**TEXTO PARA LEITURA:**

Afrânio Mendes Catani

Programa de Pós-Graduação em Educação e Programa de Pós-Graduação em Integração da América Latina da Universidade de São Paulo

BOURDIEU, Pierre. Pierre Bourdieu entrevistado por Maria Andréa Loyola. Rio de Janeiro: EdUERJ, 2002, 98p.

Esse pequeno livro abre a coleção "Pensamento Contemporâneo", organizada pela professora Maria Andréa Loyola e editada pela Universidade Estadual do Rio de Janeiro, reunindo entrevistas com cientistas brasileiros e de outros países, realizada para a série de televisão "Pensamento Contemporâneo", transmitida pelo Canal Universitário do Rio de Janeiro (UTV). As entrevistas apresentam, fundamentalmente, a contribuição desses intelectuais para o desenvolvimento de sua própria disciplina, acompanhada de depoimentos sobre o pensador, de lista contendo seus textos mais importantes e indicando, no caso dos estrangeiros, as traduções disponíveis em português.

**INFORMAÇÕES FORNECIDAS:**
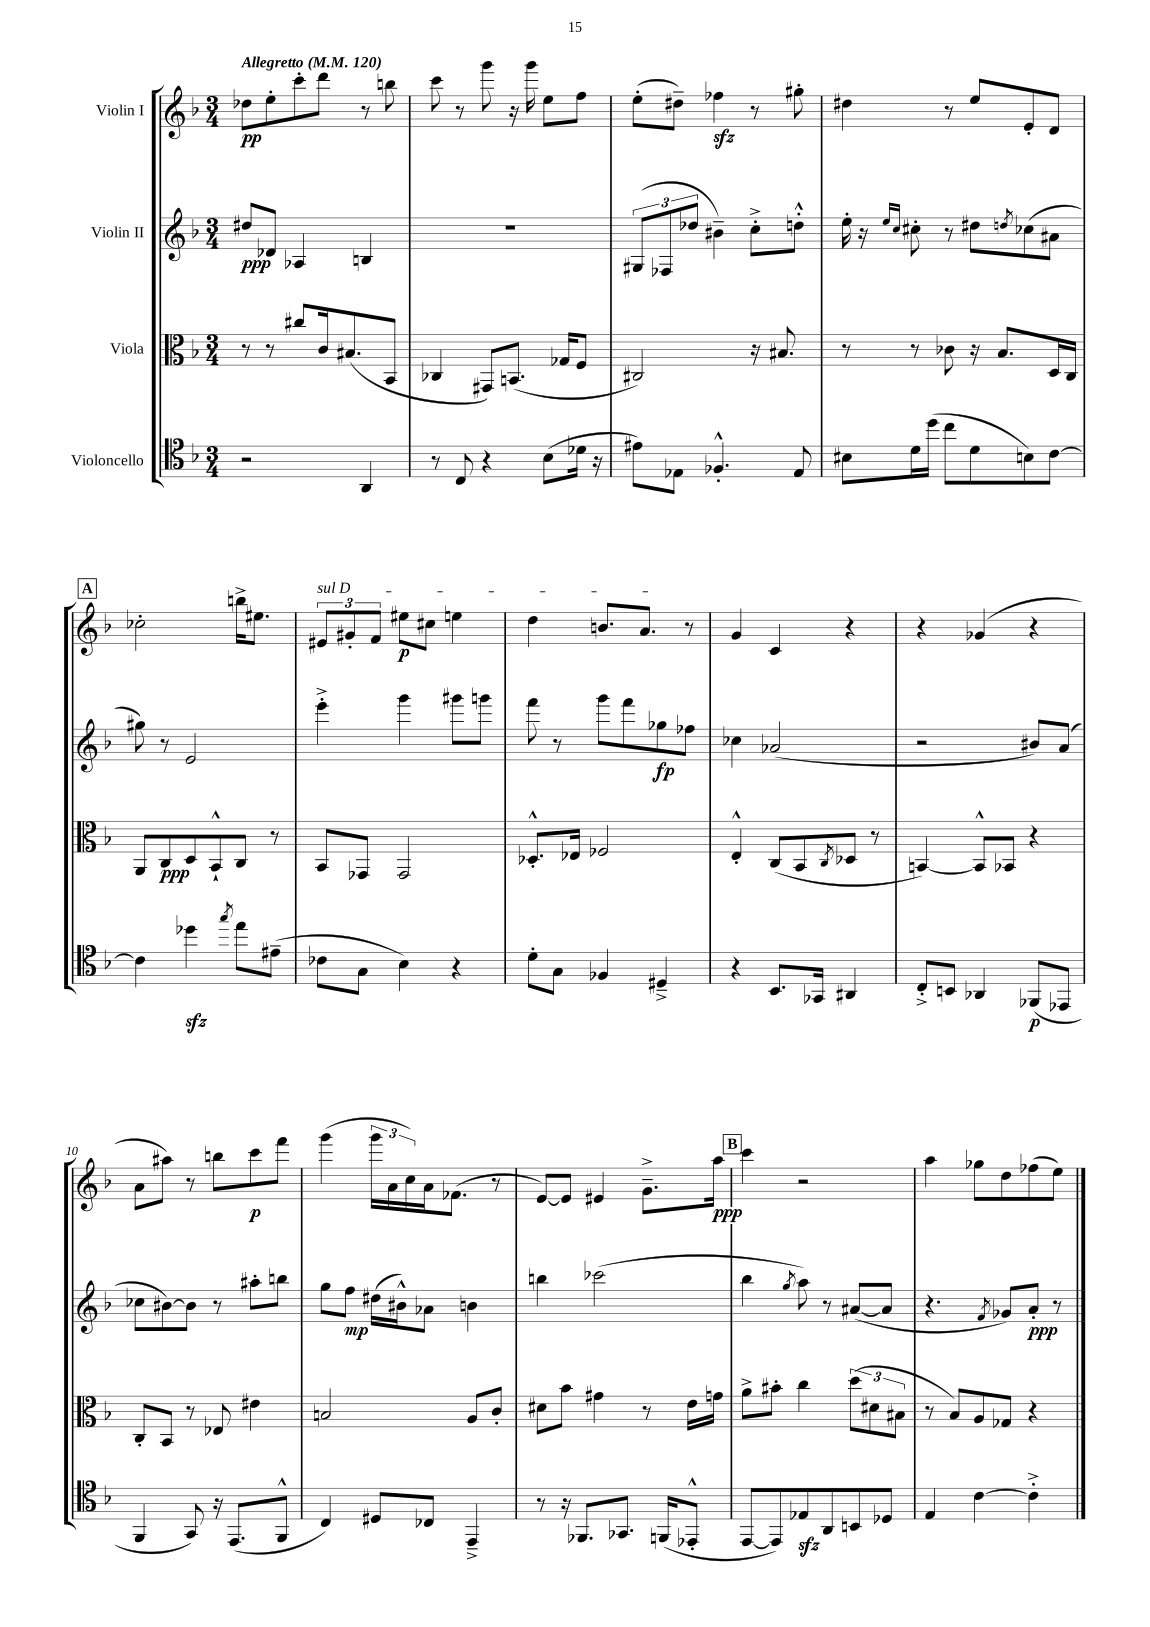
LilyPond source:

<<
\new StaffGroup <<
\new Staff = "s0" \with { instrumentName = "Violin I" } {
    \clef treble \key f \major \numericTimeSignature \time 3/4 \tempo "Allegretto" 4 = 120
    des''8\pp e''8-. c'''8-. d'''8 r8 b''8 |
    c'''8 r8 g'''8 r16 g'''16 e''8 f''8 |
    e''8-.( dis''8--) fes''4\sfz r8 gis''8-. |
    dis''4 r8 e''8 e'8-. d'8 |
    \mark \markup { \box "A" } ces''2-. b''16-> eis''8. |
    \tuplet 3/2 { \once \override TextSpanner.bound-details.left.text = \markup { \italic "sul D" } eis'8\startTextSpan gis'8-. f'8 } eis''8\p cis''8 e''4 |
    d''4 b'8. a'8.\stopTextSpan r8 |
    g'4 c'4 r4 |
    r4 ges'4( r4 |
    a'8 ais''8) r8 b''8 c'''8\p f'''8 |
    g'''4( \tuplet 3/2 { g'''16 a'16 c''16) } a'16 fes'8.( r8 |
    e'8~) e'8 eis'4 g'8.---> a''16\ppp |
    \mark \markup { \box "B" } c'''4 r2 |
    a''4 ges''8 d''8 fes''8( e''8) \bar "|." |
}
\new Staff = "s1" \with { instrumentName = "Violin II" } {
    \clef treble \key f \major \numericTimeSignature \time 3/4
    dis''8\ppp des'8 aes4 b4 |
    R2. |
    \tuplet 3/2 { gis8( fes8 des''8 } bis'4--) c''8-.-> d''8-.-^ |
    e''16-. r16 \grace { e''16 c''16 } cis''8-. r8 dis''8 \acciaccatura { d''8 } ces''8( ais'8 |
    \mark \markup { \box "A" } gis''8) r8 e'2 |
    e'''4-.-> g'''4 gis'''8 g'''8 |
    f'''8 r8 g'''8 f'''8 ges''8\fp fes''8 |
    ces''4 aes'2( |
    r2 bis'8) a'8( |
    ces''8 bis'8~) bis'8 r8 ais''8-. b''8 |
    g''8 f''8\mp dis''16( bis'16-^) aes'8 b'4 |
    b''4 ces'''2( |
    \mark \markup { \box "B" } bes''4 \acciaccatura { g''8 } a''8) r8 ais'8~( ais'8 |
    r4. \acciaccatura { f'8 } ges'8) a'8-.\ppp r8 \bar "|." |
}
\new Staff = "s2" \with { instrumentName = "Viola" } {
    \clef alto \key f \major \numericTimeSignature \time 3/4
    r8 r8 cis''8 c'16 bis8.( bes,8 |
    ces4 gis,8) b,8.( ges16 f8 |
    cis2) r16 bis8. |
    r8 r8 ces'8 r16 bes8. d16 c16 |
    \mark \markup { \box "A" } a,8 c8\ppp d8 bes,8-!-^ c8 r8 |
    bes,8 ges,8 ges,2 |
    des8.-.-^ ees16 fes2 |
    e4-.-^ c8( bes,8 \acciaccatura { c8 } des8 r8 |
    b,4~) b,8-^ bes,8 r4 |
    c8-. bes,8 r8 ees8 eis'4 |
    b2 a8 c'8-. |
    dis'8 bes'8 gis'4 r8 e'16 g'16 |
    \mark \markup { \box "B" } a'8-> bis'8-. c''4 \tuplet 3/2 { d''8( dis'8 bis8 } |
    r8 bes8) a8 ges8 r4 \bar "|." |
}
\new Staff = "s3" \with { instrumentName = "Violoncello" } {
    \clef tenor \key f \major \numericTimeSignature \time 3/4
    r2 a,4 |
    r8 c8 r4 bes8( des'16 r16 |
    eis'8) ees8 fes4.-.-^ ees8 |
    bis8 d'16 d''16( c''8 d'8 b8) c'8~ |
    \mark \markup { \box "A" } c'4 des''4\sfz \acciaccatura { g''8 } e''8 eis'8--( |
    ces'8 g8 bes4) r4 |
    d'8-. g8 fes4 dis4---> |
    r4 bes,8. ges,16 ais,4 |
    c8-.-> b,8 aes,4 fes,8\p( ees,8 |
    f,4 g,8) r16 e,8.( f,8-^ |
    c4) dis8 ces8 e,4---> |
    r8 r16 fes,8. ges,8. f,16( ees,8-.-^ |
    \mark \markup { \box "B" } e,8~ e,8) ees8\sfz a,8 b,8 des8 |
    e4 c'4~ c'4-.-> \bar "|." |
}
>>
>>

**O PROBLEMA:** Segundo o texto sobre o livro de entrevista com Pierre Bourdieu, por qual canal foi transmitida a série de televisão "Pensamento Contemporâneo"? O material não tem nenhum papel aqui.

**SOLUÇÃO DO PROBLEMA:** Pelo Canal Universitário do Rio de Janeiro (UTV).